The SVD is based on two eigenvalue problems, $$ A^tA v_i = \sigma_i^2 v_i ,\;\;\; AA^t u_i = \sigma_i^2 u_i $$ where $u_i$ and the $v_i$ are the $i$th column of the singular vector matrices $U$ and $V$, respectively. However, numerical analysts very rarely compute $A^tA$ and $AA^t$. These two eigenvalue problems are solved implicitly without forming these numerically damaging products.

Note that $$ A v_i = \sigma_i u_i, \;\;\; A^tu_i = \sigma_i v_i $$ are the two primary singular vector expressions for the SVD. These two equations can be amalgamated to obtain an eigenvalue problem $$ \left[ \begin{array}{cc} 0 & A \\ A^t & 0 \end{array} \right] \left[ \begin{array}{c} u_i \\ v_i \end{array} \right] = \sigma_i \left[ \begin{array}{c} u_i \\ v_i \end{array} \right] . $$

  1. The best way (or a very good way??) to find a low-rank approximation to $A$ is by performing SVD

Yes.

  1. ``SVD is very popular because it exposes eigenvalues and eigenvectors, which have a plethora of useful properties used in Machine Learning/Statistical applications, making it preferential to QR or Cholesky for factorisation.''

In statistics, $A^tA$ (or $AA^t$) are sample covariance matrices if $A$ is a data matrix (with the means removed).

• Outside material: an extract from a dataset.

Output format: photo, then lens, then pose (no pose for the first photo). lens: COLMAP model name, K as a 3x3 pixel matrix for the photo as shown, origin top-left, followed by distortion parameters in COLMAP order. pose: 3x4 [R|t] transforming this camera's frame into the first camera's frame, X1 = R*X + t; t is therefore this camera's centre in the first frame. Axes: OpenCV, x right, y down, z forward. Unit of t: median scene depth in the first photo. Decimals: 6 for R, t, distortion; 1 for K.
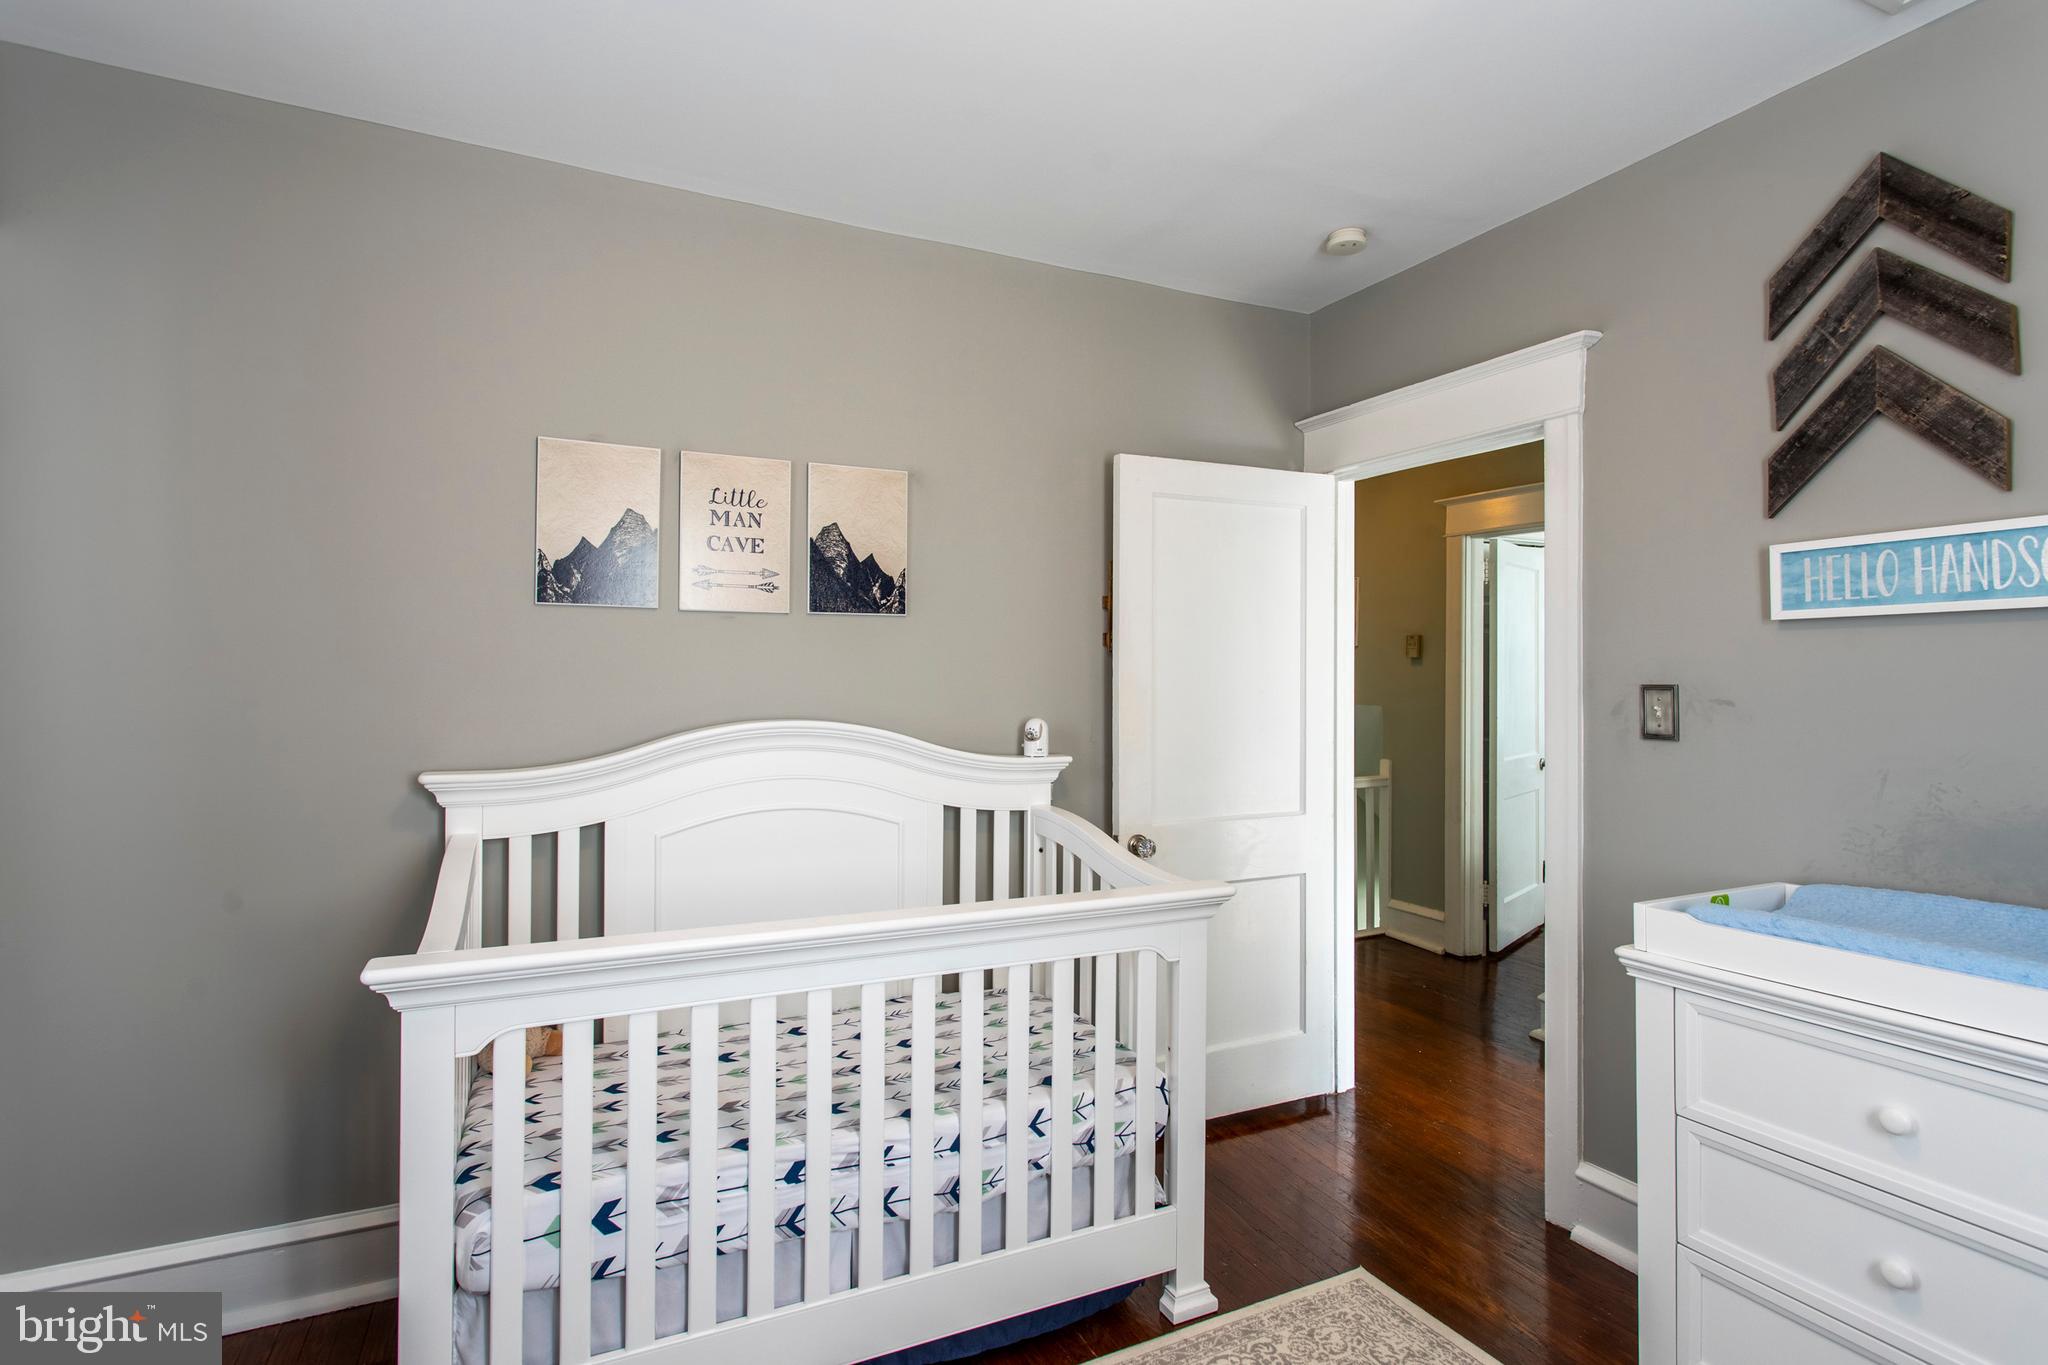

  1. ``Using SVD, we can re-write $A$ as a linear combination of its singular values (from the diagonal of $\Sigma$) and the left and right singular vectors, i.e. the columns of $U$ and $V^t$''

The matrix may be expressed as a sum of rank one outer products $$ A = \Sigma_{i=1}^{r} \sigma_i u_i v_i^t, \;\;\; r=\min(m,n) $$ For reduced rank approximations, use $ r < \min(m,n)$.

  1. Calculating the SVD consists of finding the eigenvalues and eigenvectors of $AA^t(U)$ and $A^tA (V)$.

No (as explained in 7.)

  1. Calculating this product is very expensive, so other algorithms (like truncated SVD, randomised SVD) are being explored

It is not expensive unless the matrix is extremely large. There are different algorithms (Lanczos methods) for very large (sparse) matrices.

For $m \ge n$, (if not transpose the matrix), the nominal cost is $O(mn^2)$ as measured by multiplication counts. However, in modern computing architectures, some of the arithmetic can be done in parallel. Furthermore, the cache management using level 3 BLAS (Basic Linear Algebra Subroutines) increases the efficiency. Thus, $O(mn^2)$ complexity is often a crude measure.

The first part of the SVD algorithm is to reduce the matrix to an $n \times n$ triangular matrix using the QR decomposition and the second part is to transform that to an $n \times n$ bidiagonal matrix. The first two steps are not iterative algorithms; they are straight forward steps which use orthogonal transformations. The iterative part is finding the SVD of the bidiagonal matrix which is performed using the QR-algorithm (not to be confused with the QR decomposition) or a divide and conquer algorithm. If only few singular values/vectors are required, then usually a bisection algorithm is used for the required singular values followed by inverse iteration to get the corresponding singular vectors.

Most of the details can be found in "Matrix Computations" by Gene Golub and Charles Van Loan.